I started out in Australia, very early on, doing a soap opera, which is extraordinary technical training because you are in front of the camera all week for 15 hours a day doing so many pages a week. It’s like a crash course in acting for the camera. I look back on that and think what a schooling that was in many ways. Like anything, it’s just the hours you put in. It’s like how the Beatles played all those gigs in Germany. They say you put in 10,000 hours and you become an expert, right? It should be the same with any profession. I feel like, looking back, all those experiences led to “If I Had Legs I’d Kick You.”
I also did a TV show called “Physical” where I had to look at the matte box the whole time, never at the actor. My eyeline was always for the matte box. That, again, was this technical stretching point for me. It’s a tightrope of being hyperaware of every single thing around you and also lifting off as a performance—[having] the power to dissociate.

Credit: Logan White/A24
Before filming, you and Mary did a ton of prep, going through each scene line by line and really breaking it all down. What is the balance between having all that preparation in your head and letting it go in the moment?
That’s all it is; after preparation, it’s free fall. You could prepare as much as you want, but God, you don’t want to see an actor’s homework. You want it to feel lived in and like a real person. You have to throw it all out the window.

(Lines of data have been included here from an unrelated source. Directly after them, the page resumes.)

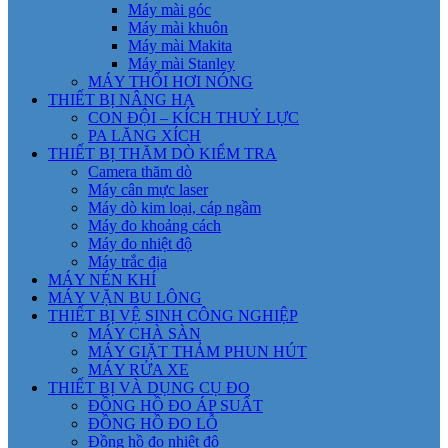
Máy mài góc
Máy mài khuôn
Máy mài Makita
Máy mài Stanley
MÁY THỔI HƠI NÓNG
THIẾT BỊ NÂNG HẠ
CON ĐỘI – KÍCH THUỶ LỰC
PA LĂNG XÍCH
THIẾT BỊ THĂM DÒ KIỂM TRA
Camera thăm dò
Máy cân mực laser
Máy dò kim loại, cáp ngầm
Máy đo khoảng cách
Máy đo nhiệt độ
Máy trắc địa
MÁY NÉN KHÍ
MÁY VẶN BU LÔNG
THIẾT BỊ VỆ SINH CÔNG NGHIỆP
MÁY CHÀ SÀN
MÁY GIẶT THẢM PHUN HÚT
MÁY RỬA XE
THIẾT BỊ VÀ DỤNG CỤ ĐO
ĐỒNG HỒ ĐO ÁP SUẤT
ĐỒNG HỒ ĐO LỖ
Đồng hồ đo nhiệt độ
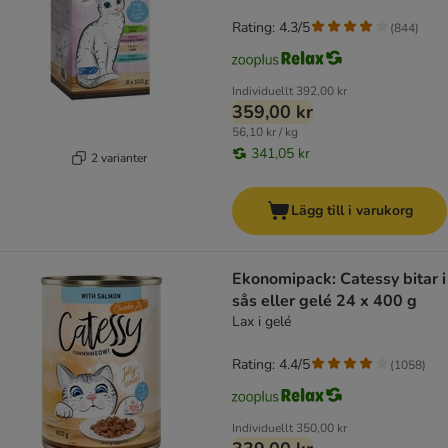
Rating: 4.3/5
(
844
)
Individuellt
392,00 kr
359,00 kr
56,10 kr / kg
341,05 kr
2 varianter
Lägg till i varukorg
Ekonomipack: Catessy bitar i
sås eller gelé 24 x 400 g
Lax i gelé
Rating: 4.4/5
(
1058
)
Individuellt
350,00 kr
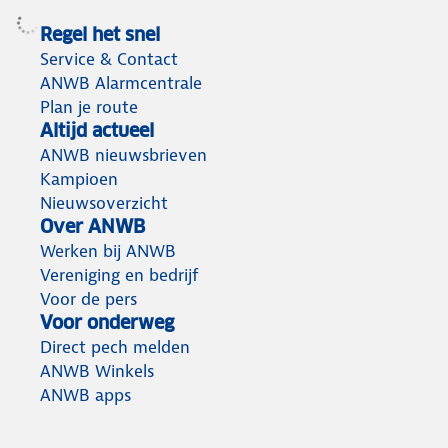
Regel het snel
Service & Contact
ANWB Alarmcentrale
Plan je route
Altijd actueel
ANWB nieuwsbrieven
Kampioen
Nieuwsoverzicht
Over ANWB
Werken bij ANWB
Vereniging en bedrijf
Voor de pers
Voor onderweg
Direct pech melden
ANWB Winkels
ANWB apps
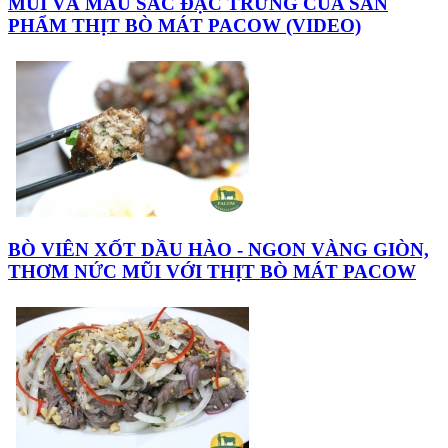
MÙI VÀ MÀU SẮC ĐẶC TRƯNG CỦA SẢN
PHẨM THỊT BÒ MÁT PACOW (VIDEO)
BÒ VIÊN XỐT DẦU HÀO - NGON VÀNG GIÒN,
THƠM NỨC MŨI VỚI THỊT BÒ MÁT PACOW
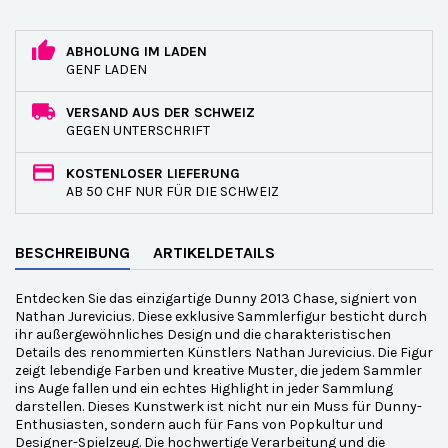
ABHOLUNG IM LADEN
GENF LADEN
VERSAND AUS DER SCHWEIZ
GEGEN UNTERSCHRIFT
KOSTENLOSER LIEFERUNG
AB 50 CHF NUR FÜR DIE SCHWEIZ
BESCHREIBUNG
ARTIKELDETAILS
Entdecken Sie das einzigartige Dunny 2013 Chase, signiert von
Nathan Jurevicius. Diese exklusive Sammlerfigur besticht durch
ihr außergewöhnliches Design und die charakteristischen
Details des renommierten Künstlers Nathan Jurevicius. Die Figur
zeigt lebendige Farben und kreative Muster, die jedem Sammler
ins Auge fallen und ein echtes Highlight in jeder Sammlung
darstellen. Dieses Kunstwerk ist nicht nur ein Muss für Dunny-
Enthusiasten, sondern auch für Fans von Popkultur und
Designer-Spielzeug. Die hochwertige Verarbeitung und die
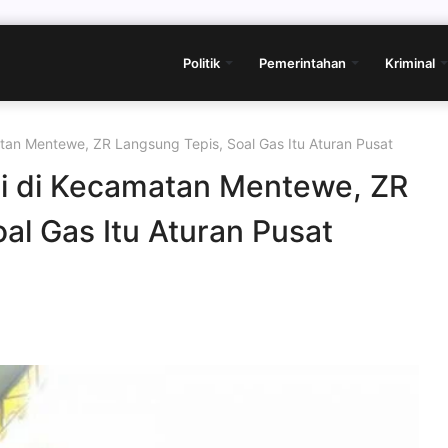
Politik
Pemerintahan
Kriminal
atan Mentewe, ZR Langsung Tepis, Soal Gas Itu Aturan Pusat
ji di Kecamatan Mentewe, ZR
al Gas Itu Aturan Pusat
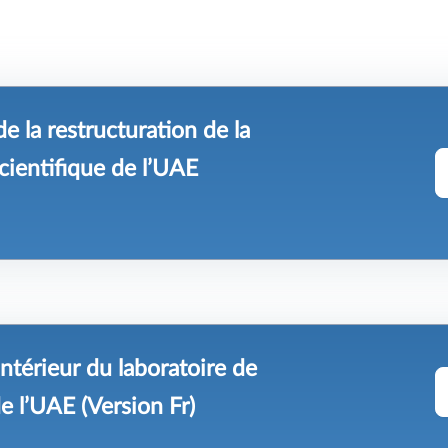
e la restructuration de la
cientifique de l’UAE
ntérieur du laboratoire de
e l’UAE (Version Fr)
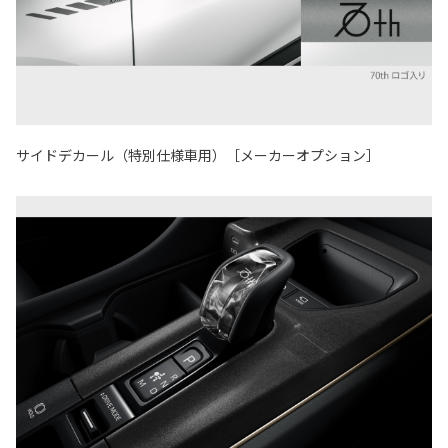
サイドデカール（特別仕様車用）［メーカーオプション］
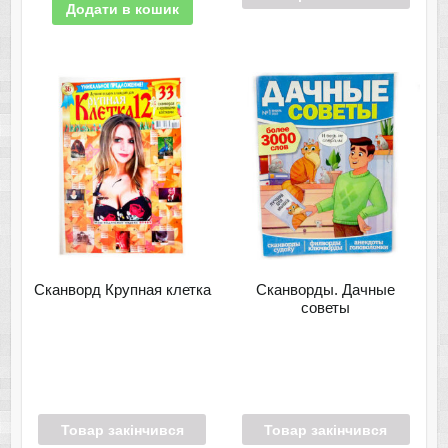
Додати в кошик
Сканворд Крупная клетка
Сканворды. Дачные
советы
Товар закінчився
Товар закінчився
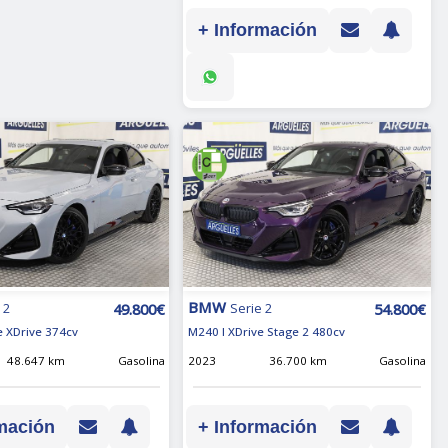
+ Información
BMW
49.800€
54.800€
 2
Serie 2
 XDrive 374cv
M240 I XDrive Stage 2 480cv
48.647 km
Gasolina
2023
36.700 km
Gasolina
mación
+ Información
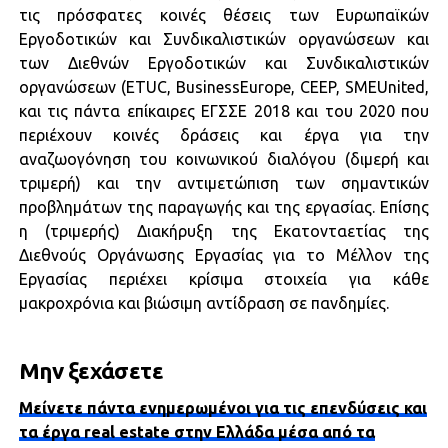
τις πρόσφατες κοινές θέσεις των Ευρωπαϊκών
Εργοδοτικών και Συνδικαλιστικών οργανώσεων και
των Διεθνών Εργοδοτικών και Συνδικαλιστικών
οργανώσεων (ETUC, BusinessEurope, CEEP, SMEUnited,
και τις πάντα επίκαιρες ΕΓΣΣΕ 2018 και του 2020 που
περιέχουν κοινές δράσεις και έργα για την
αναζωογόνηση του κοινωνικού διαλόγου (διμερή και
τριμερή) και την αντιμετώπιση των σημαντικών
προβλημάτων της παραγωγής και της εργασίας. Επίσης
η (τριμερής) Διακήρυξη της Εκατονταετίας της
Διεθνούς Οργάνωσης Εργασίας για το Μέλλον της
Εργασίας περιέχει κρίσιμα στοιχεία για κάθε
μακροχρόνια και βιώσιμη αντίδραση σε πανδημίες.
Μην ξεχάσετε
Μείνετε πάντα ενημερωμένοι για τις επενδύσεις και
τα έργα real estate στην Ελλάδα μέσα από τα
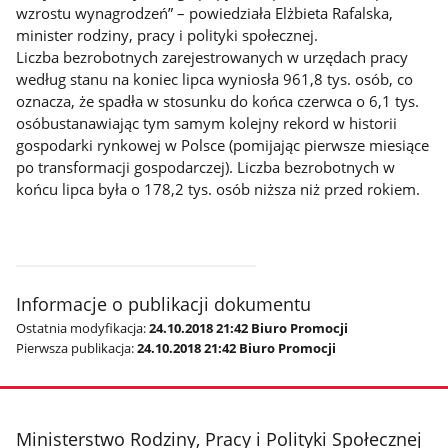
wzrostu wynagrodzeń” – powiedziała Elżbieta Rafalska,
minister rodziny, pracy i polityki społecznej.
Liczba bezrobotnych zarejestrowanych w urzędach pracy
według stanu na koniec lipca wyniosła 961,8 tys. osób, co
oznacza, że spadła w stosunku do końca czerwca o 6,1 tys.
osóbustanawiając tym samym kolejny rekord w historii
gospodarki rynkowej w Polsce (pomijając pierwsze miesiące
po transformacji gospodarczej). Liczba bezrobotnych w
końcu lipca była o 178,2 tys. osób niższa niż przed rokiem.
Informacje o publikacji dokumentu
Ostatnia modyfikacja:
24.10.2018 21:42 Biuro Promocji
Pierwsza publikacja:
24.10.2018 21:42 Biuro Promocji
stopka
Ministerstwo Rodziny, Pracy i Polityki Społecznej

The truth is, there can be no anticipation for performance, in that it is entirely informed by what the other actor is doing. I trained in Meisner technique, which is just “acting is reacting,” and that’s so true. That is the most grounding, anchoring thing. The gift of the prep is that we didn’t have to have the conversations when we got to set. We’d had every conversation back to front, around, upside down, inside out about each scene and character and backstory, so we could get there and just do it. And, hopefully, not mess it up too much.
I saw that Mary has a degree in psychology herself, which I have to imagine is a very helpful background for a director to have. Was there a particularly insightful or helpful piece of directing she gave you?

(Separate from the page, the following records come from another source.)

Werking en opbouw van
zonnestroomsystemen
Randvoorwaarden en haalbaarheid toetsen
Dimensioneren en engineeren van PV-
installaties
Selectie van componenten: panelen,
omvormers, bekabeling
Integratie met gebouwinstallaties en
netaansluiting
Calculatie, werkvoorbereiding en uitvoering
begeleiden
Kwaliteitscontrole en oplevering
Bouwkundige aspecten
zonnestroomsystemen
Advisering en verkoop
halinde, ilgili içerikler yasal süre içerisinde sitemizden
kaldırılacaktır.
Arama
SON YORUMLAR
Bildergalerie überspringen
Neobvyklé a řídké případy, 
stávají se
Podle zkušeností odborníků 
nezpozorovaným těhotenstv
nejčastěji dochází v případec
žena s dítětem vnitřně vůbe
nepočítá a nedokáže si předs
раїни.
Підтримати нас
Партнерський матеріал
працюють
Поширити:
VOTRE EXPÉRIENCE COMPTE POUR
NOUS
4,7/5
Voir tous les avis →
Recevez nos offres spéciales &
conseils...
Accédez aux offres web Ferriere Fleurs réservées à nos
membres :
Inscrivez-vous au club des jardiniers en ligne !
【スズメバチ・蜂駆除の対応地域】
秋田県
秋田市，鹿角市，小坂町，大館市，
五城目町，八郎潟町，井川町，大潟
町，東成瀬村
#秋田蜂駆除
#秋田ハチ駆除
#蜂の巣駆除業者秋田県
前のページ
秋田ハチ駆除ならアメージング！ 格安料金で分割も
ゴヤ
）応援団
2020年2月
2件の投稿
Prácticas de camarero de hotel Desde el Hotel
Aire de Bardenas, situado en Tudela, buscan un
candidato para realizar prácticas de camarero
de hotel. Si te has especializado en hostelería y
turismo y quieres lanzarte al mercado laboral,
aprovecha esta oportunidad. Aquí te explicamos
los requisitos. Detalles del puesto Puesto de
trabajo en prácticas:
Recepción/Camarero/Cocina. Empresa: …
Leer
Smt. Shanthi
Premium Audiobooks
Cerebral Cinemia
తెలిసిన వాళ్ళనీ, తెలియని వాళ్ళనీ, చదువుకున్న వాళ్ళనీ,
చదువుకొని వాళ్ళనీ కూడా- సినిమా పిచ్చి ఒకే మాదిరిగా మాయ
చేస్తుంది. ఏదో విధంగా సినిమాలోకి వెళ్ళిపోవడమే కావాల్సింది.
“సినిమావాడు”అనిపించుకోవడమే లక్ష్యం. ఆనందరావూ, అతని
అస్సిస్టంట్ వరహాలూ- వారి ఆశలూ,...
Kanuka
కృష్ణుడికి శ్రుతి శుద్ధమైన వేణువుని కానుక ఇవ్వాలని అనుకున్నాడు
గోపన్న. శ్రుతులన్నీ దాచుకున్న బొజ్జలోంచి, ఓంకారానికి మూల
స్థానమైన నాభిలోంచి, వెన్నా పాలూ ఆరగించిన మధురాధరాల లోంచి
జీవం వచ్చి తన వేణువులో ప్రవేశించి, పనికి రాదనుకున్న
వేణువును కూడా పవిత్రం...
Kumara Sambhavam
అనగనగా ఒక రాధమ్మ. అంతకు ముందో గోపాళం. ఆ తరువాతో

She was so protective of the performance, and so was I. But she was [protective] of me and making sure that’s just what I had to do, and not worrying about the machinations and complications of making an independent film and the roller coaster of that. In terms of specificity, we would meet at the beginning of the day and go through everything of where we had to get to, where [Linda] had been and where she would go. We would have this huddle, almost like before the surgery began, huddling together in the hallway. And then we would start the day. Those little meetings I always remember, because it was like meeting before the game and talking to my coach. That was so specific to her and I and how we worked.
Is there another performance from this year that you found inspiring?
There’s a few. I’ve seen “Blue Moon” twice, and I think my husband [Bobby Cannavale] is really wonderful in that. But Ethan Hawke’s performance is so beautiful and immersive. You really forget it’s Ethan. Ethan is one of our great cinematic and stage actors, who has given so much of his career to independent film. He is just so fantastic as Lorenz Hart. You really forget it’s him. He does not stop talking in that film; it’s almost like the character is going to die if he stops. It is extraordinary. He holds the whole piece together.
I also thought Tessa Thompson was really, really beautiful in “Hedda.” She was just extraordinary. She balances this theatricality with complete specificity. She inhabited that world so beautifully.
This interview has been edited for clarity and length.